REQUIREMENT — Don't include any picture when you restate the data word for word.

Collected data:
──────────

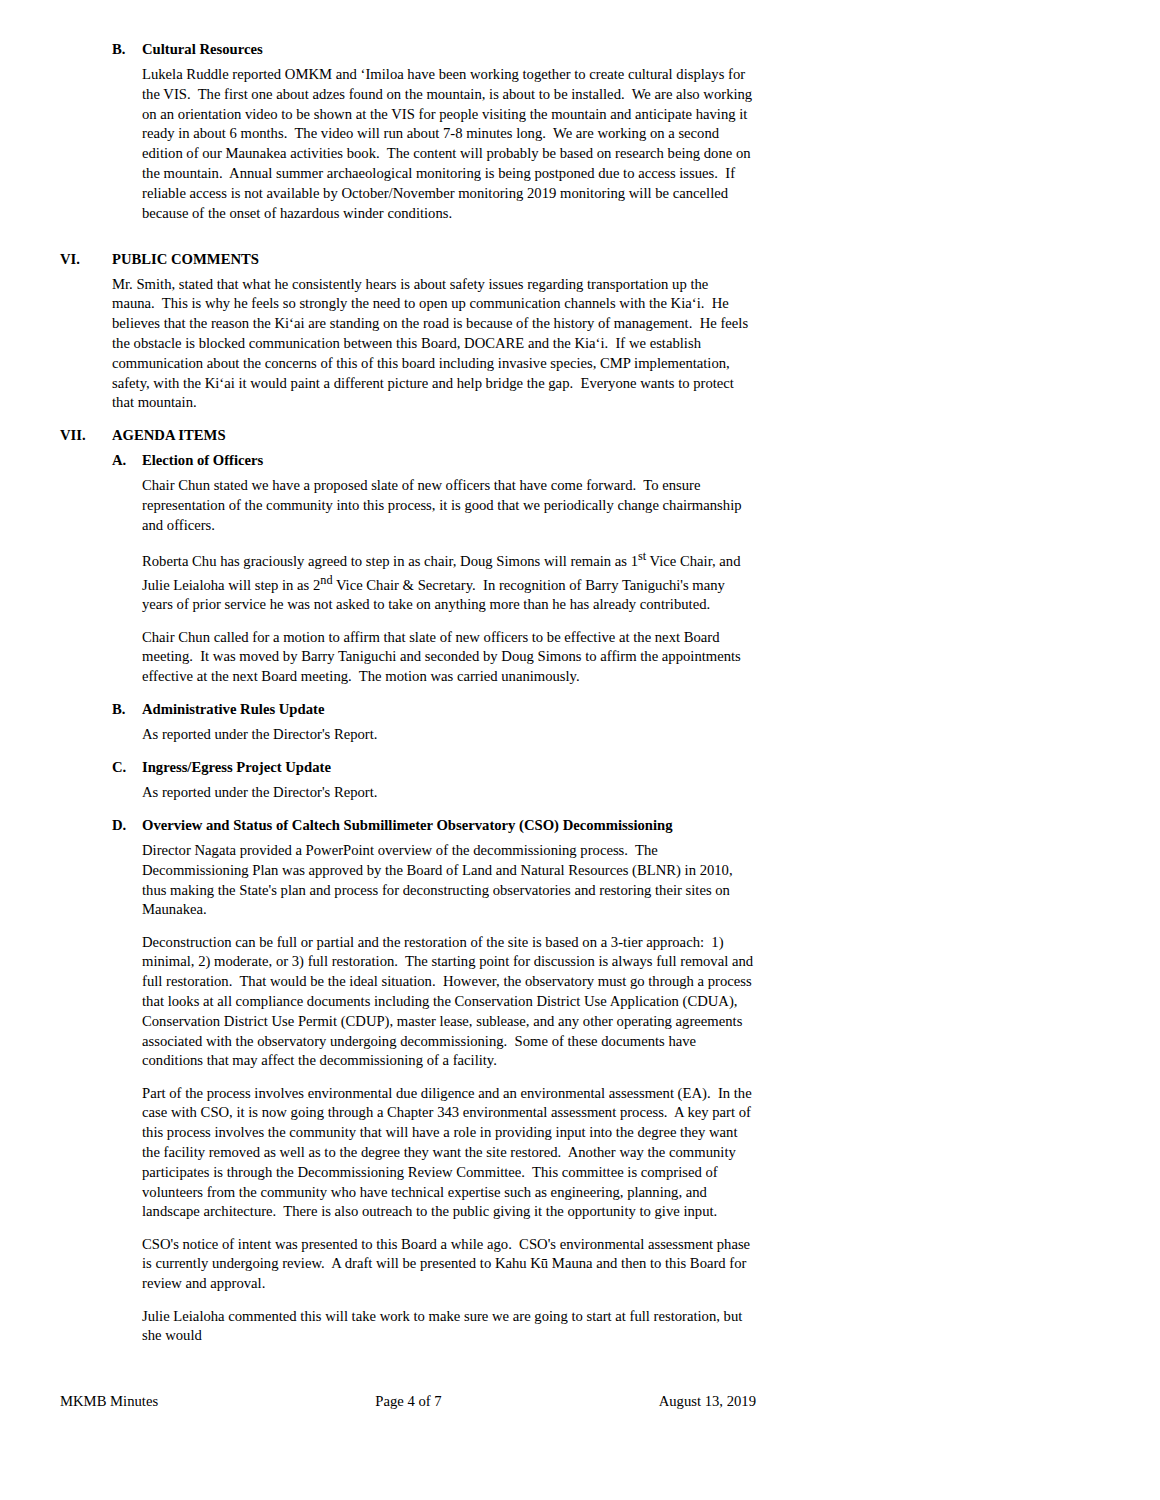B.
Cultural Resources
Lukela Ruddle reported OMKM and ʻImiloa have been working together to create cultural displays for the VIS. The first one about adzes found on the mountain, is about to be installed. We are also working on an orientation video to be shown at the VIS for people visiting the mountain and anticipate having it ready in about 6 months. The video will run about 7-8 minutes long. We are working on a second edition of our Maunakea activities book. The content will probably be based on research being done on the mountain. Annual summer archaeological monitoring is being postponed due to access issues. If reliable access is not available by October/November monitoring 2019 monitoring will be cancelled because of the onset of hazardous winder conditions.
VI.
PUBLIC COMMENTS
Mr. Smith, stated that what he consistently hears is about safety issues regarding transportation up the mauna. This is why he feels so strongly the need to open up communication channels with the Kiaʻi. He believes that the reason the Kiʻai are standing on the road is because of the history of management. He feels the obstacle is blocked communication between this Board, DOCARE and the Kiaʻi. If we establish communication about the concerns of this of this board including invasive species, CMP implementation, safety, with the Kiʻai it would paint a different picture and help bridge the gap. Everyone wants to protect that mountain.
VII.
AGENDA ITEMS
A.
Election of Officers
Chair Chun stated we have a proposed slate of new officers that have come forward. To ensure representation of the community into this process, it is good that we periodically change chairmanship and officers.
Roberta Chu has graciously agreed to step in as chair, Doug Simons will remain as 1st Vice Chair, and Julie Leialoha will step in as 2nd Vice Chair & Secretary. In recognition of Barry Taniguchi's many years of prior service he was not asked to take on anything more than he has already contributed.
Chair Chun called for a motion to affirm that slate of new officers to be effective at the next Board meeting. It was moved by Barry Taniguchi and seconded by Doug Simons to affirm the appointments effective at the next Board meeting. The motion was carried unanimously.
B.
Administrative Rules Update
As reported under the Director's Report.
C.
Ingress/Egress Project Update
As reported under the Director's Report.
D.
Overview and Status of Caltech Submillimeter Observatory (CSO) Decommissioning
Director Nagata provided a PowerPoint overview of the decommissioning process. The Decommissioning Plan was approved by the Board of Land and Natural Resources (BLNR) in 2010, thus making the State's plan and process for deconstructing observatories and restoring their sites on Maunakea.
Deconstruction can be full or partial and the restoration of the site is based on a 3-tier approach: 1) minimal, 2) moderate, or 3) full restoration. The starting point for discussion is always full removal and full restoration. That would be the ideal situation. However, the observatory must go through a process that looks at all compliance documents including the Conservation District Use Application (CDUA), Conservation District Use Permit (CDUP), master lease, sublease, and any other operating agreements associated with the observatory undergoing decommissioning. Some of these documents have conditions that may affect the decommissioning of a facility.
Part of the process involves environmental due diligence and an environmental assessment (EA). In the case with CSO, it is now going through a Chapter 343 environmental assessment process. A key part of this process involves the community that will have a role in providing input into the degree they want the facility removed as well as to the degree they want the site restored. Another way the community participates is through the Decommissioning Review Committee. This committee is comprised of volunteers from the community who have technical expertise such as engineering, planning, and landscape architecture. There is also outreach to the public giving it the opportunity to give input.
CSO's notice of intent was presented to this Board a while ago. CSO's environmental assessment phase is currently undergoing review. A draft will be presented to Kahu Kū Mauna and then to this Board for review and approval.
Julie Leialoha commented this will take work to make sure we are going to start at full restoration, but she would
MKMB Minutes Page 4 of 7 August 13, 2019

──────────

SOLUTION TO THIS PROBLEM —
B.
Cultural Resources
Lukela Ruddle reported OMKM and ʻImiloa have been working together to create cultural displays for the VIS. The first one about adzes found on the mountain, is about to be installed. We are also working on an orientation video to be shown at the VIS for people visiting the mountain and anticipate having it ready in about 6 months. The video will run about 7-8 minutes long. We are working on a second edition of our Maunakea activities book. The content will probably be based on research being done on the mountain. Annual summer archaeological monitoring is being postponed due to access issues. If reliable access is not available by October/November monitoring 2019 monitoring will be cancelled because of the onset of hazardous winder conditions.
VI.
PUBLIC COMMENTS
Mr. Smith, stated that what he consistently hears is about safety issues regarding transportation up the mauna. This is why he feels so strongly the need to open up communication channels with the Kiaʻi. He believes that the reason the Kiʻai are standing on the road is because of the history of management. He feels the obstacle is blocked communication between this Board, DOCARE and the Kiaʻi. If we establish communication about the concerns of this of this board including invasive species, CMP implementation, safety, with the Kiʻai it would paint a different picture and help bridge the gap. Everyone wants to protect that mountain.
VII.
AGENDA ITEMS
A.
Election of Officers
Chair Chun stated we have a proposed slate of new officers that have come forward. To ensure representation of the community into this process, it is good that we periodically change chairmanship and officers.
Roberta Chu has graciously agreed to step in as chair, Doug Simons will remain as 1st Vice Chair, and Julie Leialoha will step in as 2nd Vice Chair & Secretary. In recognition of Barry Taniguchi's many years of prior service he was not asked to take on anything more than he has already contributed.
Chair Chun called for a motion to affirm that slate of new officers to be effective at the next Board meeting. It was moved by Barry Taniguchi and seconded by Doug Simons to affirm the appointments effective at the next Board meeting. The motion was carried unanimously.
B.
Administrative Rules Update
As reported under the Director's Report.
C.
Ingress/Egress Project Update
As reported under the Director's Report.
D.
Overview and Status of Caltech Submillimeter Observatory (CSO) Decommissioning
Director Nagata provided a PowerPoint overview of the decommissioning process. The Decommissioning Plan was approved by the Board of Land and Natural Resources (BLNR) in 2010, thus making the State's plan and process for deconstructing observatories and restoring their sites on Maunakea.
Deconstruction can be full or partial and the restoration of the site is based on a 3-tier approach: 1) minimal, 2) moderate, or 3) full restoration. The starting point for discussion is always full removal and full restoration. That would be the ideal situation. However, the observatory must go through a process that looks at all compliance documents including the Conservation District Use Application (CDUA), Conservation District Use Permit (CDUP), master lease, sublease, and any other operating agreements associated with the observatory undergoing decommissioning. Some of these documents have conditions that may affect the decommissioning of a facility.
Part of the process involves environmental due diligence and an environmental assessment (EA). In the case with CSO, it is now going through a Chapter 343 environmental assessment process. A key part of this process involves the community that will have a role in providing input into the degree they want the facility removed as well as to the degree they want the site restored. Another way the community participates is through the Decommissioning Review Committee. This committee is comprised of volunteers from the community who have technical expertise such as engineering, planning, and landscape architecture. There is also outreach to the public giving it the opportunity to give input.
CSO's notice of intent was presented to this Board a while ago. CSO's environmental assessment phase is currently undergoing review. A draft will be presented to Kahu Kū Mauna and then to this Board for review and approval.
Julie Leialoha commented this will take work to make sure we are going to start at full restoration, but she would
MKMB Minutes Page 4 of 7 August 13, 2019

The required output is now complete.